En Colombia, hay regiones donde las carreteras no son una opción y la conectividad depende casi por completo del transporte aéreo. En esos territorios, la operación de SATENA se ha convertido en un eje fundamental para garantizar el acceso a bienes, servicios y oportunidades.

Desde esa realidad se entiende la trayectoria de Diego Hernández Jaramillo, piloto del Embraer RJ 145 y oficial retirado de la Fuerza Aérea Colombiana, quien acumula más de tres décadas de experiencia en operaciones aéreas, tanto en el ámbito militar como civil.

Hernández llegó a SATENA en 1995 y desde entonces ha desarrollado una carrera marcada por la continuidad en el aire. Se desempeñó como copiloto en Fokker 28, voló el Dornier 328 —con cerca de 7.000 horas— y el Embraer 170, antes de regresar al Embraer 145, aeronave en la que continúa operando.
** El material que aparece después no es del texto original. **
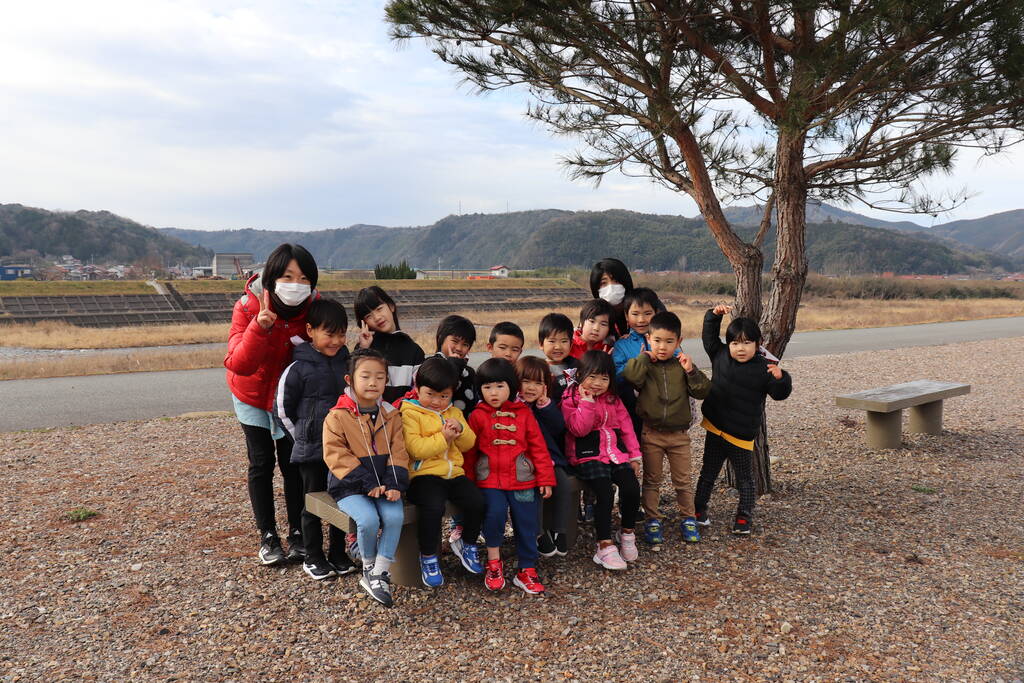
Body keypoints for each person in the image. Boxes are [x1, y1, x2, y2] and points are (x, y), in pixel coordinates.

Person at [225, 243, 318, 566]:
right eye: (288, 276)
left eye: (304, 278)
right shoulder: (248, 306)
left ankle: (297, 534)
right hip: (251, 394)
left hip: (289, 399)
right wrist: (260, 326)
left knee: (293, 463)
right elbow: (238, 363)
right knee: (261, 462)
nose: (296, 284)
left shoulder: (314, 308)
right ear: (273, 278)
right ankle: (268, 536)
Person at [274, 299, 357, 580]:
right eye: (329, 333)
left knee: (341, 501)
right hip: (311, 450)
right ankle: (312, 555)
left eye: (341, 334)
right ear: (310, 330)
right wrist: (301, 437)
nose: (336, 340)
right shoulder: (298, 367)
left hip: (343, 450)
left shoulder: (348, 363)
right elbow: (282, 409)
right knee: (312, 503)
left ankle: (337, 553)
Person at [695, 305, 792, 536]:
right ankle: (698, 510)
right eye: (735, 343)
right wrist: (713, 316)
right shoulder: (719, 355)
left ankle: (744, 516)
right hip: (716, 428)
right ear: (728, 344)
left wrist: (782, 378)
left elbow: (779, 395)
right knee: (707, 472)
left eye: (747, 343)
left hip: (740, 434)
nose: (740, 348)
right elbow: (709, 337)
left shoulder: (764, 368)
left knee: (745, 479)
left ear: (758, 344)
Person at [323, 349, 409, 607]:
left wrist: (395, 484)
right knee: (368, 519)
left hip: (384, 484)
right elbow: (336, 455)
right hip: (349, 486)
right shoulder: (337, 416)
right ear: (350, 380)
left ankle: (380, 572)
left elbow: (398, 452)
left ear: (386, 381)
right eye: (366, 376)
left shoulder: (391, 415)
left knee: (395, 516)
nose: (373, 383)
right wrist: (367, 483)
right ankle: (368, 568)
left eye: (380, 377)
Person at [465, 359, 555, 595]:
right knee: (493, 517)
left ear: (512, 387)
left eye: (499, 386)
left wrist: (545, 478)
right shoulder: (477, 416)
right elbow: (470, 453)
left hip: (523, 479)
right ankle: (494, 562)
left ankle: (527, 568)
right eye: (486, 387)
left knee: (527, 522)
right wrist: (469, 482)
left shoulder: (524, 413)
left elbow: (538, 447)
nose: (493, 393)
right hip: (490, 480)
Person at [621, 311, 711, 546]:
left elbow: (703, 391)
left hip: (679, 436)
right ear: (649, 339)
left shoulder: (681, 366)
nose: (662, 346)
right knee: (652, 480)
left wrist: (691, 370)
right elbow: (630, 377)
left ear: (679, 342)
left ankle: (688, 518)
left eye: (669, 341)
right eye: (657, 340)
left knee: (683, 480)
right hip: (651, 434)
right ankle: (653, 519)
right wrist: (642, 358)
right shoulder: (645, 366)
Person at [400, 357, 486, 587]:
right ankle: (428, 556)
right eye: (430, 394)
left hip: (453, 474)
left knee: (477, 501)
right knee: (433, 507)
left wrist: (460, 430)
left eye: (444, 396)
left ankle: (466, 543)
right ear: (417, 389)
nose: (437, 402)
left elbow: (469, 443)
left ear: (452, 393)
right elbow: (415, 450)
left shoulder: (453, 413)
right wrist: (444, 438)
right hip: (423, 476)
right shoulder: (410, 413)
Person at [561, 351, 642, 570]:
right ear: (580, 374)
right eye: (593, 377)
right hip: (586, 455)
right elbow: (578, 429)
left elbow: (626, 426)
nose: (598, 383)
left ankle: (626, 532)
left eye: (604, 378)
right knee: (604, 492)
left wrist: (634, 455)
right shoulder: (571, 397)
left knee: (632, 488)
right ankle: (604, 545)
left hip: (614, 453)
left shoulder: (613, 399)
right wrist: (587, 403)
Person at [516, 356, 572, 558]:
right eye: (526, 381)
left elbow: (558, 428)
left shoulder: (542, 406)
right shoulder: (514, 407)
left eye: (538, 383)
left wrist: (545, 405)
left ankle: (559, 530)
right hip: (525, 462)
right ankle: (537, 533)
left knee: (563, 483)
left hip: (549, 459)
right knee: (534, 488)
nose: (531, 388)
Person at [353, 286, 425, 403]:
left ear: (391, 306)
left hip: (404, 417)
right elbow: (352, 381)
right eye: (368, 316)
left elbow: (420, 391)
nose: (377, 317)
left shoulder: (414, 350)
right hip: (370, 417)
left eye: (379, 309)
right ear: (364, 323)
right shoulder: (364, 348)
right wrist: (364, 348)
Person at [590, 258, 664, 340]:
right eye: (603, 283)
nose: (611, 287)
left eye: (616, 281)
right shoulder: (595, 313)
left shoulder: (646, 301)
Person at [430, 314, 479, 416]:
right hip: (441, 426)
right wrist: (454, 364)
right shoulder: (430, 364)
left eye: (465, 345)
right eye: (455, 341)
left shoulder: (469, 371)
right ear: (440, 338)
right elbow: (441, 386)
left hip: (466, 426)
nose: (459, 348)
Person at [537, 312, 577, 403]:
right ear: (541, 344)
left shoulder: (577, 367)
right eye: (552, 341)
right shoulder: (537, 369)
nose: (558, 346)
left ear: (571, 344)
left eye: (564, 341)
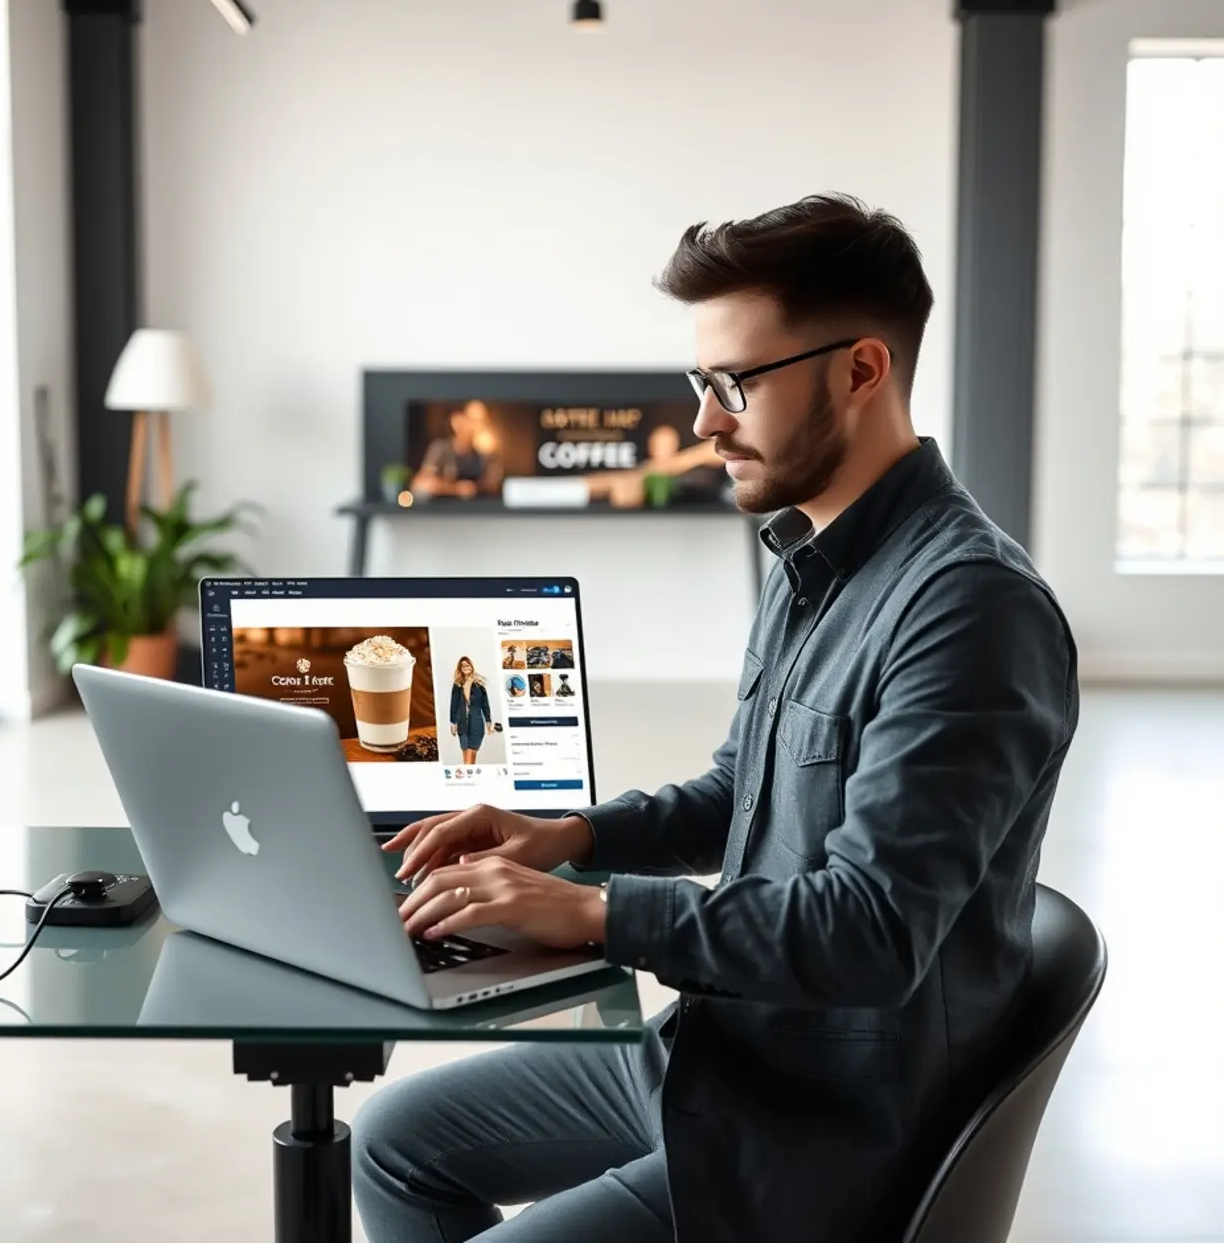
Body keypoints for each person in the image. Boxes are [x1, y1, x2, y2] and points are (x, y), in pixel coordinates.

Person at [355, 195, 1078, 1243]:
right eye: (701, 382)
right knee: (390, 1143)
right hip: (720, 1043)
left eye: (736, 382)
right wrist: (571, 838)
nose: (703, 421)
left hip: (813, 1130)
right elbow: (739, 791)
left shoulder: (970, 608)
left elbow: (870, 934)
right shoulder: (810, 562)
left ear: (860, 370)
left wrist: (597, 913)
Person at [413, 407, 503, 500]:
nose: (476, 425)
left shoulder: (482, 454)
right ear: (456, 421)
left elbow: (492, 485)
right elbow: (421, 484)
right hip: (443, 509)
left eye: (480, 420)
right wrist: (456, 489)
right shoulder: (440, 449)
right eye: (471, 420)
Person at [449, 657, 495, 766]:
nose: (466, 667)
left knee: (473, 754)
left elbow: (485, 705)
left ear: (472, 666)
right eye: (463, 665)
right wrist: (453, 723)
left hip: (477, 724)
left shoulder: (479, 685)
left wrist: (488, 723)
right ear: (460, 669)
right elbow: (453, 705)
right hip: (462, 724)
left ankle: (470, 777)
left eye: (467, 665)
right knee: (466, 753)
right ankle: (468, 776)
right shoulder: (457, 685)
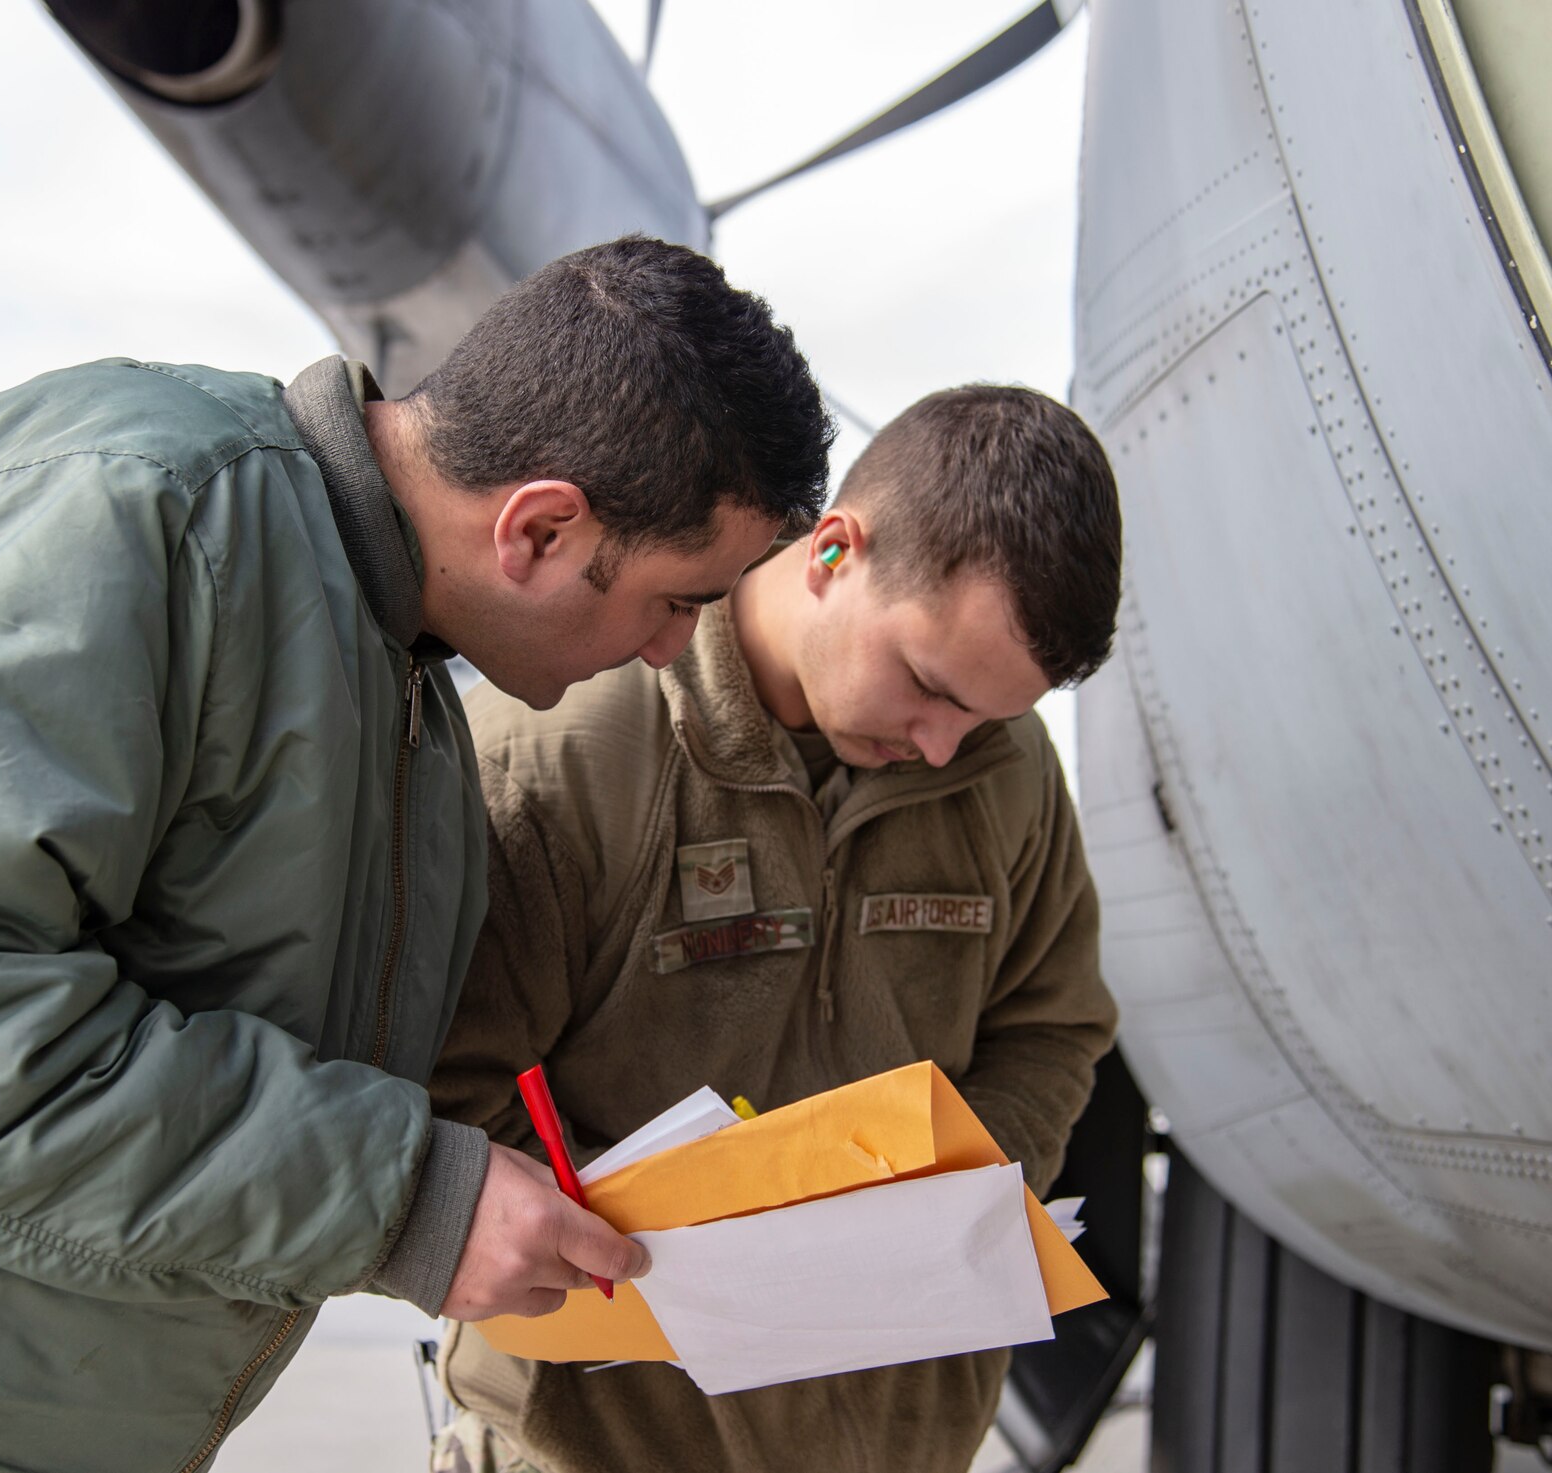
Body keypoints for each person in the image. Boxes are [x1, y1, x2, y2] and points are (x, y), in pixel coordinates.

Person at [0, 237, 834, 1473]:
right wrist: (397, 1198)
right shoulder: (129, 511)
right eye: (678, 598)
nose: (673, 650)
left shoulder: (403, 693)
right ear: (540, 530)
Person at [428, 384, 1123, 1473]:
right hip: (601, 1443)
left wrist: (951, 1206)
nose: (944, 748)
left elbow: (1051, 1024)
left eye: (988, 716)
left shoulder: (1004, 770)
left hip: (897, 1442)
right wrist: (674, 1260)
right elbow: (442, 1099)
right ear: (834, 553)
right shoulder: (564, 745)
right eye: (926, 686)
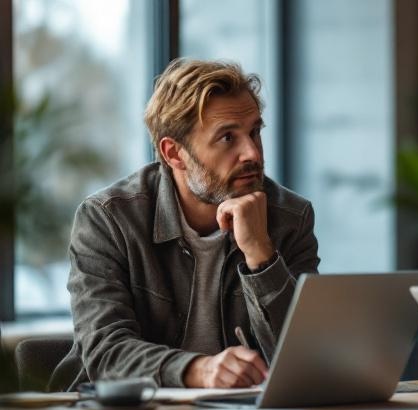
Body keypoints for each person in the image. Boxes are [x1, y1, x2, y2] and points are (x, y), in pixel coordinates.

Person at [50, 59, 320, 391]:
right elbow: (105, 352)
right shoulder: (108, 220)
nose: (252, 153)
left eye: (254, 132)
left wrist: (261, 256)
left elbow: (306, 359)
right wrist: (199, 370)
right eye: (227, 138)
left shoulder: (290, 218)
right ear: (174, 153)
Su experiencia incluye operaciones en pistas con condiciones geográficas complejas, donde cada aterrizaje exige precisión técnica y conocimiento del entorno. Sin embargo, más allá de la pericia, el piloto destaca el impacto social de cada vuelo en comunidades donde el avión no solo transporta pasajeros, sino también alimentos, pacientes y funcionarios.

“Uno entiende que esto va más allá de volar. Es llevar lo que las comunidades necesitan y ver cómo cambia el ánimo de la gente cuando llega el avión”, aseguró.

El presidente de SATENA, Óscar Zuluaga Castaño, señaló que la aerolínea cumple un papel clave en la integración del país, al conectar regiones donde otros medios de transporte son limitados o inexistentes.

A lo largo de su carrera, Hernández también ha sido testigo de situaciones que reflejan la complejidad del territorio colombiano, especialmente en zonas afectadas por el conflicto armado, donde la presencia aérea se convierte en una herramienta para mantener la conexión institucional y social.

Con el paso de los años, el piloto ha acompañado la evolución de la aerolínea en materia de seguridad operacional y fortalecimiento técnico. Hoy, destaca que la compañía ha consolidado estándares que responden no solo a criterios comerciales, sino a una misión social.

Su historia resume el papel de SATENA en el país: una operación aérea que no solo conecta destinos, sino que permite mantener integradas a comunidades que, de otra manera, permanecerían aisladas.